Job did question God. Like Diane on occasion, Job wondered what God was allowing to happen to him. He wondered what God was doing. Job even shook an angry fist at God and asked, "What did I ever do to You, Lord, that all of this has befallen me?" I admire the honesty of the Bible that it includes the prayers of saints who questioned God or were angry at God. But as I pointed out to Diane many times, when she had her Job-like questions, only those who believe in God bother asking Him questions or getting angry with Him. Like Job, Diane believed. And she wondered.

Yet like Job, I believe that if Diane could speak to you today, she would make an incredible affirmation of God's love and care for us when winter hits and an affirmation of the hope with which all of us should live each day. Job said, even as he grieved and suffered:

"For I know that my Redeemer [God] lives, and that at the last He will stand upon the earth; and after my skin has been thus destroyed, then in my flesh I shall see God, Whom I shall see on my side, and my eyes shall behold, not another."

Thousands of years before the birth of Jesus, Job was pointing to the hope that the New Testament tells us belongs to all who will turn from sin and entrust their lives to Jesus Christ. Death doesn't have the final say in the life of the person who follows Jesus Christ. Jesus, truly God and truly Man, died and rose so that death doesn't have the last word in the lives of His followers.

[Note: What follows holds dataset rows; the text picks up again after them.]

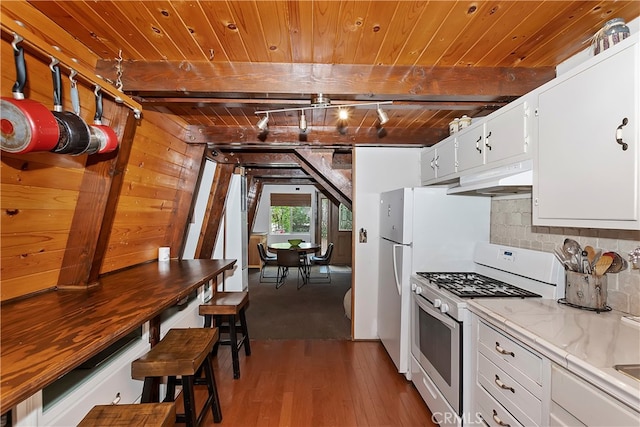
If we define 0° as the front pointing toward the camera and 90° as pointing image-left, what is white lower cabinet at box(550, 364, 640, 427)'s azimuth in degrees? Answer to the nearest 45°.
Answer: approximately 45°

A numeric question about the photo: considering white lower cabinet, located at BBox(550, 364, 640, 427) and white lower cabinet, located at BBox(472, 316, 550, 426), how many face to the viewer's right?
0

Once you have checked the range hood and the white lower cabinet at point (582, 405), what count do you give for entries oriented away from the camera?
0

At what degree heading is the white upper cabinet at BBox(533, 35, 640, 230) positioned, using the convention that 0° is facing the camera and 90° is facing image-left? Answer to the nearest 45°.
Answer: approximately 45°

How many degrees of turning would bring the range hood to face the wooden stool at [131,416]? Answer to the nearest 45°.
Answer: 0° — it already faces it

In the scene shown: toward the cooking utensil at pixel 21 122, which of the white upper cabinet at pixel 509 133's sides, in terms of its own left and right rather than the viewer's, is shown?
front

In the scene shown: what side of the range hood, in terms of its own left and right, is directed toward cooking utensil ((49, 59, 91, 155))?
front

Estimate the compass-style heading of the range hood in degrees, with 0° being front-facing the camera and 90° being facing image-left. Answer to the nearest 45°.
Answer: approximately 45°

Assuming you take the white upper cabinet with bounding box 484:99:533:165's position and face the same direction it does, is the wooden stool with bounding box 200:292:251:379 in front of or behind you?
in front

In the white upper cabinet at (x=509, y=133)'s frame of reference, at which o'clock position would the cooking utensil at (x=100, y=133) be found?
The cooking utensil is roughly at 12 o'clock from the white upper cabinet.

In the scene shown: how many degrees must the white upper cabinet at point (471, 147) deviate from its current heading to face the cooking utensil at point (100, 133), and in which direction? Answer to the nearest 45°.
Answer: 0° — it already faces it

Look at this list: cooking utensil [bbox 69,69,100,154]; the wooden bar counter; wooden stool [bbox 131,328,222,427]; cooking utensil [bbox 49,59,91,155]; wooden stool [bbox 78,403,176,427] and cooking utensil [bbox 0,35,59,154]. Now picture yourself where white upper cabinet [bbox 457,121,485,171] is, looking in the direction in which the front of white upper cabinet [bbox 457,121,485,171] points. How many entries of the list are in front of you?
6

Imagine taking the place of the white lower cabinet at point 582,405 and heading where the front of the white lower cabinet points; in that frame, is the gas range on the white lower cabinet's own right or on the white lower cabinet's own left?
on the white lower cabinet's own right

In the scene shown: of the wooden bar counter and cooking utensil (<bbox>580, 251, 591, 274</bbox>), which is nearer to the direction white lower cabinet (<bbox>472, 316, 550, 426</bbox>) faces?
the wooden bar counter
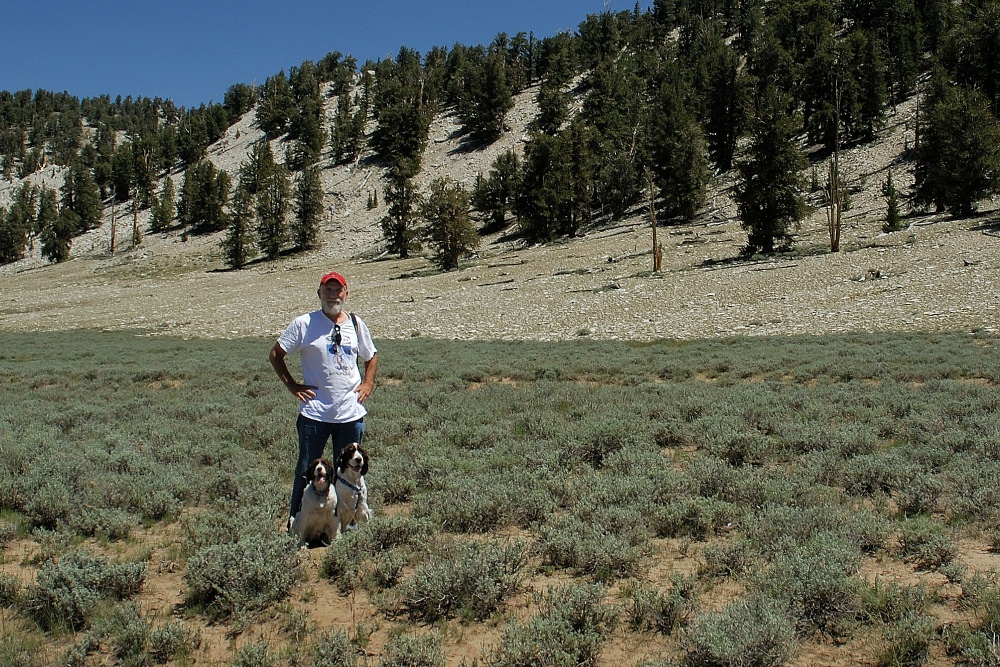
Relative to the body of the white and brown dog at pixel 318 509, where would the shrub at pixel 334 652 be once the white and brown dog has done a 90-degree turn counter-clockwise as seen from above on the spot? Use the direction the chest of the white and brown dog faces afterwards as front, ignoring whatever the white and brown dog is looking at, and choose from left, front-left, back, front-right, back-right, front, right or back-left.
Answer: right

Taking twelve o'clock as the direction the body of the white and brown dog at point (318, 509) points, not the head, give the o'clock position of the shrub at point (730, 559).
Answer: The shrub is roughly at 10 o'clock from the white and brown dog.

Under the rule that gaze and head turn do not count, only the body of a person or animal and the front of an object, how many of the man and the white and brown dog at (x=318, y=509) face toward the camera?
2

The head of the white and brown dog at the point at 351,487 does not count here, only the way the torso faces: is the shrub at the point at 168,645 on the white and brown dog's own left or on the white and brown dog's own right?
on the white and brown dog's own right

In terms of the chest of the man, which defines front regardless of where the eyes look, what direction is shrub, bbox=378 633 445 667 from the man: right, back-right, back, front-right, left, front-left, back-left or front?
front

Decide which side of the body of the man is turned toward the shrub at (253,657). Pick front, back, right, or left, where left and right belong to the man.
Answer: front

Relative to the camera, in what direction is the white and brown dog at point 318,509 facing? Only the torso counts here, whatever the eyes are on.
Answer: toward the camera

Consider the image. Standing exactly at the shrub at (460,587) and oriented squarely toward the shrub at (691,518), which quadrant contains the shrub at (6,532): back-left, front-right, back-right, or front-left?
back-left

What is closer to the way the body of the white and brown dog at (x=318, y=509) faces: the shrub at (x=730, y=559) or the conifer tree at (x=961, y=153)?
the shrub

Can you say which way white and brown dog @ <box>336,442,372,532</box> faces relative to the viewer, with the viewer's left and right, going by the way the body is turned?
facing the viewer and to the right of the viewer

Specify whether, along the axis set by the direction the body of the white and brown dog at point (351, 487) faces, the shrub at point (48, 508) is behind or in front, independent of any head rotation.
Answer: behind

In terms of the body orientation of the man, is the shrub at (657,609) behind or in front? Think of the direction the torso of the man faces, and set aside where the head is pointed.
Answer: in front

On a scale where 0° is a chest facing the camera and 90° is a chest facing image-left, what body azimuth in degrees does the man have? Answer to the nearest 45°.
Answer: approximately 0°

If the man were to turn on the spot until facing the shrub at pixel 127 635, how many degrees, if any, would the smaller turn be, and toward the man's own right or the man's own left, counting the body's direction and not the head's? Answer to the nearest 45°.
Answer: approximately 45° to the man's own right

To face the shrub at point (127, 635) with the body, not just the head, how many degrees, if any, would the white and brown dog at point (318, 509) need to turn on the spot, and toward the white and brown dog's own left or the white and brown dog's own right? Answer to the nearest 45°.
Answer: approximately 45° to the white and brown dog's own right
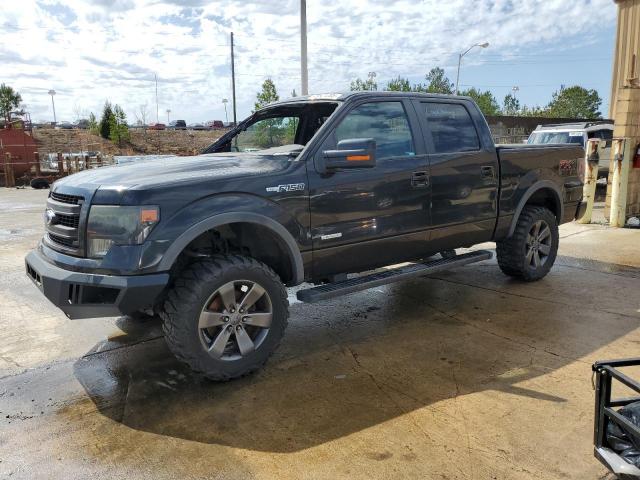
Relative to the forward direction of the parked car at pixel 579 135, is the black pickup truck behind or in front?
in front

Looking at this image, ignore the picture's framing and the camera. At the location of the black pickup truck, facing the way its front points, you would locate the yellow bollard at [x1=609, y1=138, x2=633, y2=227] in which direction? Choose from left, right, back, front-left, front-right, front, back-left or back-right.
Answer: back

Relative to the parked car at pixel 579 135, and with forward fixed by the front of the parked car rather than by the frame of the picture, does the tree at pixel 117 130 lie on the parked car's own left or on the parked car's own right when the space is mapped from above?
on the parked car's own right

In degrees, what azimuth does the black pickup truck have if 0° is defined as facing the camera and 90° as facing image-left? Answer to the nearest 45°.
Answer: approximately 45°

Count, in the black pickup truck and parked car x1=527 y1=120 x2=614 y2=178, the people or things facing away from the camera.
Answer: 0

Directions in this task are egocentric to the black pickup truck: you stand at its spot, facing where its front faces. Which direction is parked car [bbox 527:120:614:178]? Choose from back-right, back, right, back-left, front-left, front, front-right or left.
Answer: back

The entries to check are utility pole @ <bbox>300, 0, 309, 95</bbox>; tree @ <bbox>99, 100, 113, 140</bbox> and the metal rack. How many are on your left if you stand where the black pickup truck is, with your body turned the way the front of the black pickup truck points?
1

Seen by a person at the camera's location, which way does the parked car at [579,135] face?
facing the viewer and to the left of the viewer

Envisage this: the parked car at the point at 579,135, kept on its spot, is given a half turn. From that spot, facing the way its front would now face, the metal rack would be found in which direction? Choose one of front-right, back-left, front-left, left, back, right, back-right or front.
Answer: back-right

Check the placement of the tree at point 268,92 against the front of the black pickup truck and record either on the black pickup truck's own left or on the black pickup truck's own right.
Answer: on the black pickup truck's own right

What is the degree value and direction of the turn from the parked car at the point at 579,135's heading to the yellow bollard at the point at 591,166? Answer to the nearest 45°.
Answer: approximately 45° to its left
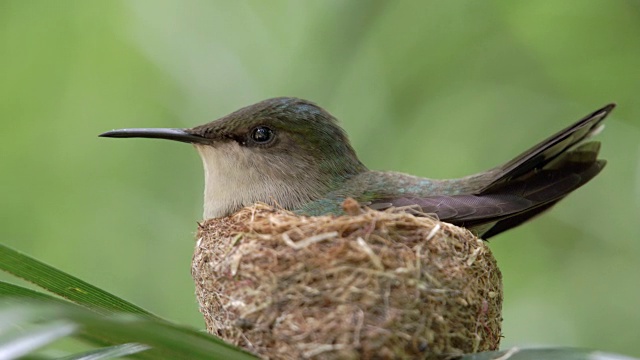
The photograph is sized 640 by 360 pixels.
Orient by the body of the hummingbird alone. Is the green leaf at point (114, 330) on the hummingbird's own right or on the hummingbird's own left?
on the hummingbird's own left

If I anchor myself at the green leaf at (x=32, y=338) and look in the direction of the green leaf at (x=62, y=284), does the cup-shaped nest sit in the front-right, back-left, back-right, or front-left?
front-right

In Christian tradition, Jesus has been pictured as a butterfly. After He died an excruciating death on a cross, He was laid in a tomb that became His cocoon. On the third day, He rose again. Jesus is God's answer to all our wonderings and questionings today. He doesn't erase the mysteries that we can't comprehend. He doesn't reveal why Diane suffered so or was taken from us at such a young age or any of the rest. But He does make a promise:

"For God so loved the world that He gave His only Son, so that everyone who believes in Him may not perish but may have eternal life."

Like butterflies, if we follow Him by faith, Jesus Christ will allow us to emerge from our cocoons and from our souls' winter to live new and an everlasting lives with God. And in the meantime—through winter and all the seasons of goodness and laughter, along with those of hardship and tears, Jesus makes another promise: that He will be with us always. God, Who learned personally all about suffering and loss and feeling alone in grief when Jesus went to the cross, is on our side! He also knows the wonderful tomorrow He has waiting for all who believe in Him!

The Bible says that nothing can separate us from the love of God, given to us through Jesus Christ. If that's not true today, it simply isn't true. But it is true, a truth affirmed by hundreds of people who saw Jesus risen from the dead and by the changed lives of millions who have come to believe in Jesus through the centuries.

This morning I don't have all the answers to your questions. But I can offer you Jesus Christ and I can beg you to follow Him. Jesus gives the promise that God stands with you in your grief and the certainty that through His forgiving love and power over death, winter will give way to spring...death will yield to life...tears will all be dried...and pain will be a thing of the past.